In spite of advisory’s positive goals, students had many complaints.

“I feel that advisory was just a waste of time. I viewed advisory mainly as a free period,” said sophomore Kendall Damato. “We would talk in advisory about grade management but then never acted on it.”

Junior Jenny Moran shared similar critiques about advisory. “For the majority of the period, everyone just slept, sat around on their phones, or did nothing.”

Senior Kiley Madore viewed advisory as inefficient. “I felt like there were times when I really had to do homework or kind of wanted to treat it as a study hall; however, my teacher would always make sure we did the lesson plan that they gave teachers even though they used the same ones each year.”

Donovan said he recognized that it is a challenge for many students that pursue extracurricular activities to complete their schoolwork. Flex helps students balance extracurriculars and everyday life with school work.

“I find flex very helpful because I am an athlete,” said varsity field hockey player Avery Marquis. A driven student, Avery schedules her flex with the teachers she needs to visit to stay on top of her schoolwork and have more time for athletics.

Flex allows students to manage their grades, even if they don’t do extracurriculars. Iyanna Torres, a sophomore, said flex is a more productive use of time than advisory.

“We were not able to leave our [advisory] classrooms because we always had something planned, but now I’m able to see my teachers for extra help,” said Torres, who is taking advantage of this extra time, and so has sophomore Vidhi Rana, who has noticed an unmistakable improvement in her grades.

“I had a 70 in English but I went to my teachers during flex for extra help and handed in some things and it brought my grade up to an 80,” Rana said.
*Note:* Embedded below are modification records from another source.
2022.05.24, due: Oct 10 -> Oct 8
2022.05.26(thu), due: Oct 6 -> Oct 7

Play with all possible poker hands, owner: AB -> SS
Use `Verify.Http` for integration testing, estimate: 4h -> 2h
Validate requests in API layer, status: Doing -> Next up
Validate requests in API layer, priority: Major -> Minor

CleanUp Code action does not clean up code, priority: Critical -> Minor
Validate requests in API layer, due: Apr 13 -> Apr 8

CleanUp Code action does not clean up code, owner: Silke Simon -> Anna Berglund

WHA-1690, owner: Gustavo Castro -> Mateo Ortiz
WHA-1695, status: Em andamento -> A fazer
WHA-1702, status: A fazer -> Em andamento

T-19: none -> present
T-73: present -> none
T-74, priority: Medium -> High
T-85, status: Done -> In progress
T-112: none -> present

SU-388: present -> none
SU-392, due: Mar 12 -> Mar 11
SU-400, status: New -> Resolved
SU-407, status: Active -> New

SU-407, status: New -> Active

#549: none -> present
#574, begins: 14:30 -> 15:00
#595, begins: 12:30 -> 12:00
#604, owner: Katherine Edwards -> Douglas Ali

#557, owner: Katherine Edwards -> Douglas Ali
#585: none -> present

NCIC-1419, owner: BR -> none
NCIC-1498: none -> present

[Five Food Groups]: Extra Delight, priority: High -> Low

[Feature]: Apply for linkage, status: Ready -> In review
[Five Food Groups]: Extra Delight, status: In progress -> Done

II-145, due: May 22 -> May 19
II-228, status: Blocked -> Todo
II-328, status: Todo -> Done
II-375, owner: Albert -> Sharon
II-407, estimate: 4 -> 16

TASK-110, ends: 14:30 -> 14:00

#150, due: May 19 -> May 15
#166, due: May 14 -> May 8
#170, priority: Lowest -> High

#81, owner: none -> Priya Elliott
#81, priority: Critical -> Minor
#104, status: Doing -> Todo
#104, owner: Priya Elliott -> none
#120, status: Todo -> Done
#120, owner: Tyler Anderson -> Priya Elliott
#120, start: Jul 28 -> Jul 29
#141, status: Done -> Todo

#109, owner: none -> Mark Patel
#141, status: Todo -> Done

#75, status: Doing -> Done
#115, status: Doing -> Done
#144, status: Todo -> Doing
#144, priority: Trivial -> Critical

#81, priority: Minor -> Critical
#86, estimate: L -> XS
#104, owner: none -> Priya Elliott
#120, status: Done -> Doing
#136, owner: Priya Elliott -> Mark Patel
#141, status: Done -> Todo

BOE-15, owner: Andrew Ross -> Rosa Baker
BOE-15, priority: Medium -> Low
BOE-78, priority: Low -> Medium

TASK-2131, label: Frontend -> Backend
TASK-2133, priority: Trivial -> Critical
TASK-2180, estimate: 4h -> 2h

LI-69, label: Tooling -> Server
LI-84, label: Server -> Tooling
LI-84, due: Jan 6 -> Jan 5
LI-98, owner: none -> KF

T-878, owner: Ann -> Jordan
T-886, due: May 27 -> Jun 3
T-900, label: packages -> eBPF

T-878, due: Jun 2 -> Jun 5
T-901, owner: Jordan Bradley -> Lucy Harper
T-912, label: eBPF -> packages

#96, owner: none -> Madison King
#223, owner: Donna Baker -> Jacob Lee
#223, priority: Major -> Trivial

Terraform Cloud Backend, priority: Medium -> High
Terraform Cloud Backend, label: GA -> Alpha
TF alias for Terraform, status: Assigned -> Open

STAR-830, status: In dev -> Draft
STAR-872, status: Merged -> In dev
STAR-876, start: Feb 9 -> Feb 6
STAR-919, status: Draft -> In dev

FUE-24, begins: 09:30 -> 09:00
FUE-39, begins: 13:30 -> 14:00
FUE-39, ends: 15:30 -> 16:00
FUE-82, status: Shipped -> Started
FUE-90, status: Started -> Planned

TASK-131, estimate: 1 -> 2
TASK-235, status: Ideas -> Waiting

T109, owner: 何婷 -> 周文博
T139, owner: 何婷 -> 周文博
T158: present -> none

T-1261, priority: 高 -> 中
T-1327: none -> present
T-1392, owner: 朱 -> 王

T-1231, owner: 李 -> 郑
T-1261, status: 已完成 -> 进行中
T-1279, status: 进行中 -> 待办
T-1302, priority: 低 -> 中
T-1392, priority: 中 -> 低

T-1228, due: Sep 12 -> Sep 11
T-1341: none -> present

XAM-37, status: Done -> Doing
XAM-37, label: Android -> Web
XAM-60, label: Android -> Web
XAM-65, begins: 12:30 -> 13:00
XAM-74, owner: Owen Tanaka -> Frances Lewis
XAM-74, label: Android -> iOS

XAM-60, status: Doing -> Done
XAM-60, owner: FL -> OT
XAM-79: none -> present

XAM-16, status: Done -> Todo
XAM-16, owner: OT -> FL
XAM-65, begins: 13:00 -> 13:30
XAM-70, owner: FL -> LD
Although, as with everything, there is always room for improvement.

“Flex would be better if students could schedule their classes for themselves, so long as their grades are sufficient enough,” said BOG Secretary and Senior Gabby D’Ostilio.

Another complaint came from sophomore Isabella Peralta: “When we schedule our flex and decide we need to go see a different teacher, we should be able to change it regardless of what day it is.”

Complaints about students not being able to schedule themselves and the fast rate of flex class spots filling up seem to be the general complaints. Even Donovan agrees that flex still needs some work and concludes “that in order to move forward, we have to get it right.”